DOMANDE:
A. Risponda alle seguenti domande sull'articolo relativo al progetto Hadriaticum:
(i) In quale data è stato pubblicato l'articolo?
(ii) In quale città si sono riunite le delegazioni?
(iii) Chi è il presidente della Fondazione Genti d'Abruzzo?
B. Riprenda l'articolo sul progetto Hadriaticum e lo prosegua a partire dall'ultima frase riportata.

**** DOCUMENTO DI ORIGINE ****

Firmata l’intesa con la Dalmazia sul progetto Hadriaticum

12 Gennaio 2018

PESCARA. Firmato il protocollo con la Regione Spalatino-Dalmata, in Croazia, per il progetto Hadriaticum. Si sono riunite a Spalato le delegazioni della Regione Abruzzo e della Contea Spalatino-Dalmat...

PESCARA. Firmato il protocollo con la Regione Spalatino-Dalmata, in Croazia, per il progetto Hadriaticum. Si sono riunite a Spalato le delegazioni della Regione Abruzzo e della Contea Spalatino-Dalmata per chiudere l’intesa. Alla riunione hanno partecipato, con il governatore Blazenko Boban e altri dirigenti della Dalmazia, l’assessore regionale Donato Di Matteo, per il Consiglio regionale degli Abruzzesi nel Mondo (Cram), il coordinatore della delegazione Roberto Marzetti, presidente della Fondazione Genti d’Abruzzo; Lorenzo Berardinetti, presidente della III commissione agricoltura, attività produttive e turismo; Marco Filippini, amministratore di EuroProjects Srl, società consulente della Fondazione.

**** VOCI DEL DATASET ****

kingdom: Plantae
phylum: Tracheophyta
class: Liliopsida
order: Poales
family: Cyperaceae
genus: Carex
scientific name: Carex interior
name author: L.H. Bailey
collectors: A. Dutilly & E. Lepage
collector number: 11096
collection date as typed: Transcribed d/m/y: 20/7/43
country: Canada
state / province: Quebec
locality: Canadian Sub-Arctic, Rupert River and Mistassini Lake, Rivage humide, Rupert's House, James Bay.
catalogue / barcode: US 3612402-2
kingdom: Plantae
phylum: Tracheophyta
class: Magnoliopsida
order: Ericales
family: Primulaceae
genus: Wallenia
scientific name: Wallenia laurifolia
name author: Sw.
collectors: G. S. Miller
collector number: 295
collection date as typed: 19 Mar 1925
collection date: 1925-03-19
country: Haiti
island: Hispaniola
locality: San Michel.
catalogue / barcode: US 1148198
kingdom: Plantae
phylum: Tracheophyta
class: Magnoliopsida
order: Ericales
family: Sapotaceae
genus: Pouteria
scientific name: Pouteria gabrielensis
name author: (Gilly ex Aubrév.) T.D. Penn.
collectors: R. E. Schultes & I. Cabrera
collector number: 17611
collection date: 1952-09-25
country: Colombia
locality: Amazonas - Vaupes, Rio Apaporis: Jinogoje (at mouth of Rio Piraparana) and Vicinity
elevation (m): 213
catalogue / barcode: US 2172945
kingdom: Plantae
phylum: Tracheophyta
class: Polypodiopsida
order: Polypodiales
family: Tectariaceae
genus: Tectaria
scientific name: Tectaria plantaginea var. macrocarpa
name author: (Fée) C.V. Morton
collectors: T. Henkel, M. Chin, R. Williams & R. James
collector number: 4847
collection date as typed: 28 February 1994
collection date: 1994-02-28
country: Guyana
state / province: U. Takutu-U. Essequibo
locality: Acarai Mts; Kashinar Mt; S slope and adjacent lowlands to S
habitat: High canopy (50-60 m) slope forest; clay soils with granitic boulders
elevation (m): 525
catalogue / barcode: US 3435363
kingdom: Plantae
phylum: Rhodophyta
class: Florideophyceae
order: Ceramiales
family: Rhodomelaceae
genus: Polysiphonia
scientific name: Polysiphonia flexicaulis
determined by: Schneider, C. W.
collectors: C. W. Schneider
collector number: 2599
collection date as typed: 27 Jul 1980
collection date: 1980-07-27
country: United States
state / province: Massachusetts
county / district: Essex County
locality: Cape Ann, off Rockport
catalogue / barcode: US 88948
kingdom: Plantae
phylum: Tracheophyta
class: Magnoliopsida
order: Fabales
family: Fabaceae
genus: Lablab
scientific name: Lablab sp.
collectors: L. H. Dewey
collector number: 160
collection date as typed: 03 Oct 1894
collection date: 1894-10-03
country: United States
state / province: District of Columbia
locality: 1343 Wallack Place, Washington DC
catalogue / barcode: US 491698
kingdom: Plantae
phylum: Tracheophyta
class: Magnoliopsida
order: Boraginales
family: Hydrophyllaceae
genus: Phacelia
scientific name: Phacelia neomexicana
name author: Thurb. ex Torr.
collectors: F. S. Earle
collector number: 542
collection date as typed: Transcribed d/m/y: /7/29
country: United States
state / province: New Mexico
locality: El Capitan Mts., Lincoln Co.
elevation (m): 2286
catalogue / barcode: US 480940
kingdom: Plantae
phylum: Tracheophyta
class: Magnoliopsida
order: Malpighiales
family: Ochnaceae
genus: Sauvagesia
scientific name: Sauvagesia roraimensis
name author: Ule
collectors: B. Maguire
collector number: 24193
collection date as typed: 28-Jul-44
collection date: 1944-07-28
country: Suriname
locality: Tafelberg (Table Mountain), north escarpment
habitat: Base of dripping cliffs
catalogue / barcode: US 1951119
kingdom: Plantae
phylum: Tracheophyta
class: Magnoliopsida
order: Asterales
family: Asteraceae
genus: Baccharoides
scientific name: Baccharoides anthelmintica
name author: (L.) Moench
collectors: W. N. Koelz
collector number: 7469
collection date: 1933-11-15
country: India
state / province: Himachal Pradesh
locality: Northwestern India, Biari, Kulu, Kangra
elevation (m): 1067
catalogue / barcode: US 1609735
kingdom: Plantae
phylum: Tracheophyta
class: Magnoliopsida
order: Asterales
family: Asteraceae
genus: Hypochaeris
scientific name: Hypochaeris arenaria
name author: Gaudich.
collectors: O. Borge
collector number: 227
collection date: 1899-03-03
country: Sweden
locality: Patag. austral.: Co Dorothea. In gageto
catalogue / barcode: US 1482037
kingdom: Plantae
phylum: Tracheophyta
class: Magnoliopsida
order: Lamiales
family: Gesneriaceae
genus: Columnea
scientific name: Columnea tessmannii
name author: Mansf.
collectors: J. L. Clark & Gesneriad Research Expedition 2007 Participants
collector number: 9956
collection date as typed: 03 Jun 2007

****

RISPOSTE:
A.
(i) 12 gennaio 2018
(ii) Spalato
(iii) Roberto Marzetti

B.
Il progetto Hadriaticum punta a rilanciare la progettualità europea tra le due sponde, prevede la riscoperta degli itinerari romani dell’Adriatico centrale; ricostruiti partendo dal contesto ambientale, culturale e socio economico relativo alla romanitas, nei territori lungo il tracciato della via consolare Tiburtina-Valeria-Claudia e lungo “ I Camini” già oggetto della legge regionale Berardinetti. Gli interventi di recupero saranno effettuati nei paesi che sorgono sul tracciato della via consolare (Pescara, Chieti, Atri, Corfinio, già capitale d’Italia, Popoli, Celano, Avezzano, Scurcola, Massa d’Albe, Tagliacozzo, Carsoli, Oricola e altri centri urbani dislocati lungo la direttrice) in territorio italiano. Lungo i percorsi sono previste infrastrutture per la mobilità intermodale, terminal a basso impatto, aree e punti di ricarico delle auto elettriche. E ancora: sale a servizio dei poli museali. Saranno inoltre realizzati dei luoghi per la ricostruzione storica dei centri romani attraverso le tecniche tridimensionali e di realtà virtuale.